South Carolina Republican Mark Sanford already has one supporter in Congress for his potential long-shot bid to challenge President Donald Trump in the Republican presidential primary: newly independent Michigan Rep. Justin Amash.
Amash, who left the Republican Party in early July and has repeatedly declined to rule out a presidential bid of his own, told CNN that Sanford “would be a great candidate.”
“I know Mark. He’s thoughtful, he’s humble, he’s learned from his mistakes and grown, and I think we really need a person like that in the White House,” Amash said.
“My perspective is that the party is lost for quite a while and that this party system is corrosive, and I don’t think it can be redeemed anytime soon,” he added. “But it’s good to have voices out there. And the more voices you have, the more likely a miracle could happen.”
Amash again brushed off questions about his own presidential ambitions, saying he was focused on providing independent representation for his constituents in Congress.
He did rule out the possibility of running in the GOP primary as Sanford’s running mate.
“I don’t want to get involved in the Republican primary in that way,” Amash told CNN.
A Sanford run would be quixotic. Once a rising star in the party, he resigned as chairman of the Republican Governors Association in 2009 amid a scandal over his infidelity — including his infamous claim that he was hiking the Appalachian Trail while he was in fact in Argentina with his mistress. He was subsequently elected to Congress, where he’d served before becoming governor, but lost his primary in 2018.
If he runs, Sanford would face a Republican Party increasingly unified behind Trump. An overwhelming 90% of Republicans approve of the President, according to Gallup polling last month. But Sanford could present an alternative for a subset of conservatives who are uncomfortable with supporting Trump and have sought a standard bearer in the 2020 race.
In 2016, Trump faced pushback from conservative Republicans loosely aligned under the umbrella of “Never Trump” all the way into the general election. But the likelihood of strong resistance to his nomination from within in 2020 has dwindled as the Republican Party has become thoroughly Trump’s party. Republicans in Congress who previously harbored strong doubts about Trump have only become more allied with the President over the past two years, and some of his fiercest GOP critics have left the national stage.

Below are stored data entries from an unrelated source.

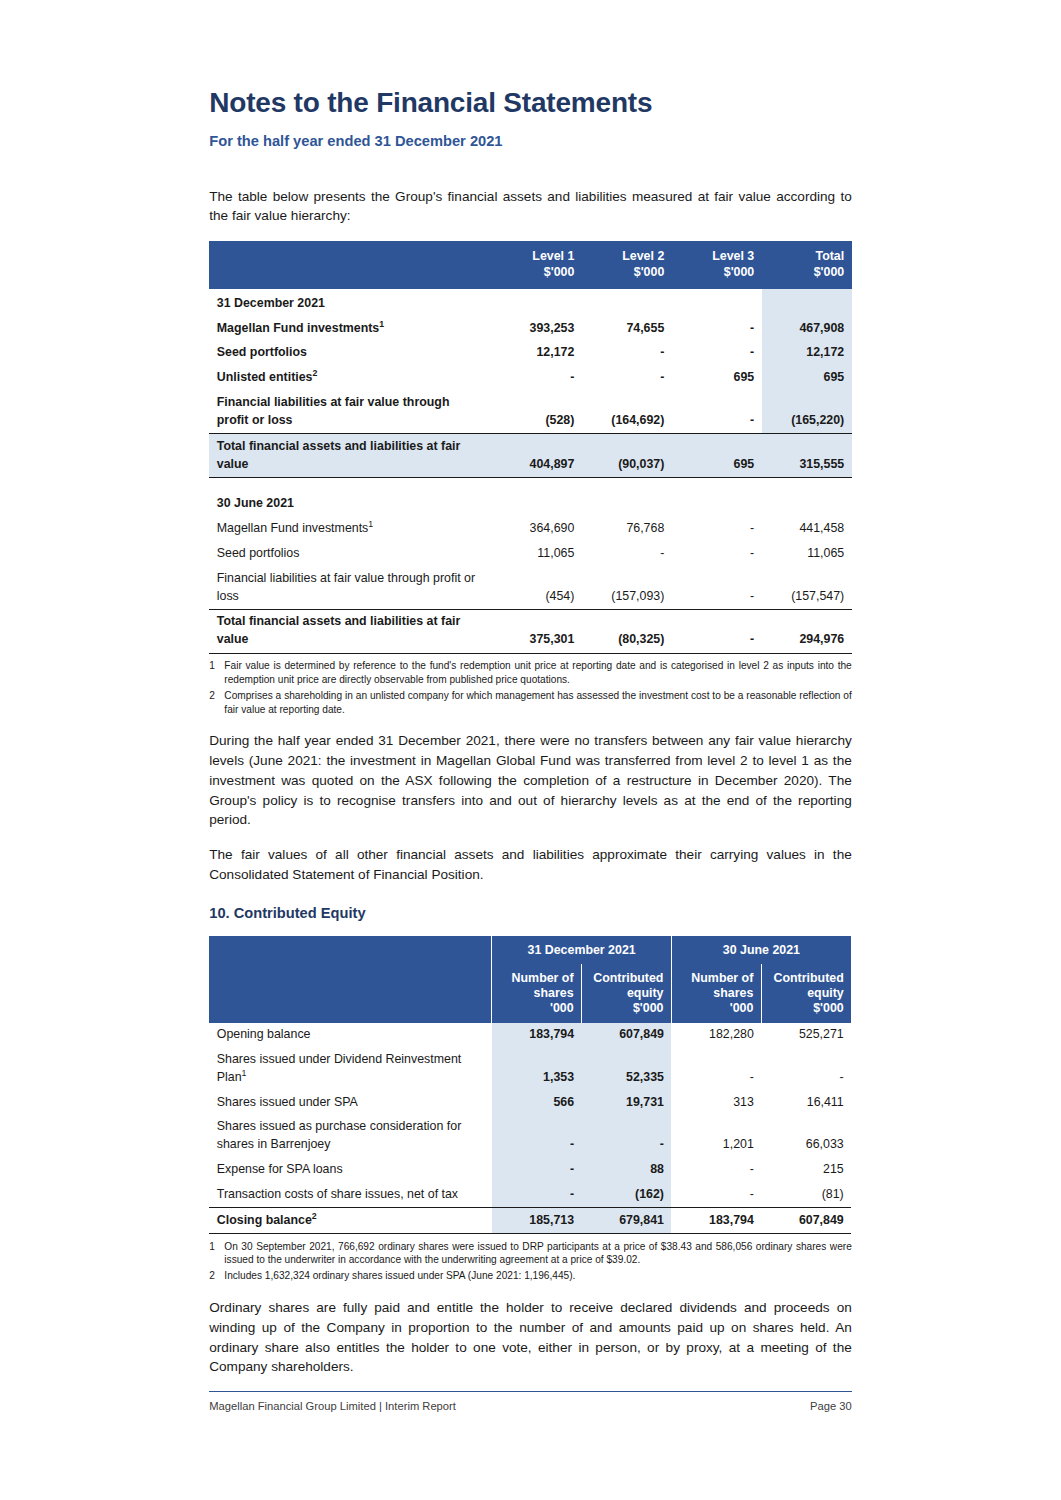Notes to the Financial Statements
For the half year ended 31 December 2021
The table below presents the Group's financial assets and liabilities measured at fair value according to the fair value hierarchy:
| | Level 1 $'000 | Level 2 $'000 | Level 3 $'000 | Total $'000 |
| --- | --- | --- | --- | --- |
| 31 December 2021 | | | | |
| Magellan Fund investments 1 | 393,253 | 74,655 | - | 467,908 |
| Seed portfolios | 12,172 | - | - | 12,172 |
| Unlisted entities 2 | - | - | 695 | 695 |
| Financial liabilities at fair value through profit or loss | (528) | (164,692) | - | (165,220) |
| Total financial assets and liabilities at fair value | 404,897 | (90,037) | 695 | 315,555 |
| 30 June 2021 | | | | |
| Magellan Fund investments 1 | 364,690 | 76,768 | - | 441,458 |
| Seed portfolios | 11,065 | - | - | 11,065 |
| Financial liabilities at fair value through profit or loss | (454) | (157,093) | - | (157,547) |
| Total financial assets and liabilities at fair value | 375,301 | (80,325) | - | 294,976 |
1 Fair value is determined by reference to the fund's redemption unit price at reporting date and is categorised in level 2 as inputs into the redemption unit price are directly observable from published price quotations.
2 Comprises a shareholding in an unlisted company for which management has assessed the investment cost to be a reasonable reflection of fair value at reporting date.
During the half year ended 31 December 2021, there were no transfers between any fair value hierarchy levels (June 2021: the investment in Magellan Global Fund was transferred from level 2 to level 1 as the investment was quoted on the ASX following the completion of a restructure in December 2020). The Group's policy is to recognise transfers into and out of hierarchy levels as at the end of the reporting period.
The fair values of all other financial assets and liabilities approximate their carrying values in the Consolidated Statement of Financial Position.
10. Contributed Equity
| | 31 December 2021 | 30 June 2021 |
| --- | --- | --- |
| Number of shares '000 | Contributed equity $'000 | Number of shares '000 | Contributed equity $'000 |
| Opening balance | 183,794 | 607,849 | 182,280 | 525,271 |
| Shares issued under Dividend Reinvestment Plan 1 | 1,353 | 52,335 | - | - |
| Shares issued under SPA | 566 | 19,731 | 313 | 16,411 |
| Shares issued as purchase consideration for shares in Barrenjoey | - | - | 1,201 | 66,033 |
| Expense for SPA loans | - | 88 | - | 215 |
| Transaction costs of share issues, net of tax | - | (162) | - | (81) |
| Closing balance 2 | 185,713 | 679,841 | 183,794 | 607,849 |
1 On 30 September 2021, 766,692 ordinary shares were issued to DRP participants at a price of $38.43 and 586,056 ordinary shares were issued to the underwriter in accordance with the underwriting agreement at a price of $39.02.
2 Includes 1,632,324 ordinary shares issued under SPA (June 2021: 1,196,445).
Ordinary shares are fully paid and entitle the holder to receive declared dividends and proceeds on winding up of the Company in proportion to the number of and amounts paid up on shares held. An ordinary share also entitles the holder to one vote, either in person, or by proxy, at a meeting of the Company shareholders.
Magellan Financial Group Limited | Interim Report Page 30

Reluctance to publicly split with Trump is increasingly a primary motivation among elected Republicans. This week, after Trump told progressive House freshmen women of color to “go back” to their own countries in a series of racist tweets — despite the fact that the four lawmakers in question are all American citizens and only one of them was born abroad — Republicans have been reluctant to publicly push back on the President, with only four House Republicans voting on Tuesday to condemn Trump’s remarks.
Former Massachusetts Gov. Bill Weld, who ran as the vice presidential candidate on the Libertarian Party ticket in 2016, is already running against Trump in the GOP primary, but he has failed to gain traction. Sanford’s conservative credentials on issues like abortion and government spending could appeal to religious anti-Trump voters who haven’t been energized by Weld’s moderate record on social issues.
In the long run, a Sanford primary challenge, even if it fails as expected, may build a base of supporters who could ultimately rally behind a third-party candidate in the general election — potentially Amash, now that he’s left the Republican Party.
Amash said that he hadn’t spoken with Sanford in recent weeks and didn’t know in advance that his former colleague was considering a presidential bid.
Sanford announced on Tuesday that he will consider launching a campaign over the next 30 days, focusing on government spending and the national debt. His potential candidacy was first reported by the Post and Courier.
“There is little to no — I guess I’d say no discussion of debt, deficit, and government spending in Washington these days,” Sanford said on CNN.
“I’ve watched two Democratic presidential debates, and there’s been zero discussion on both of them as to this issue,” he added. “The President has said we’re not going to touch the very things that touch debt and spending. So I think we’re walking our way into one heck of a financial storm, and there’s no discussion.”
CORRECTION: This story has been updated to correct the position Sanford resigned from. It was chairman of the Republican Governors Association.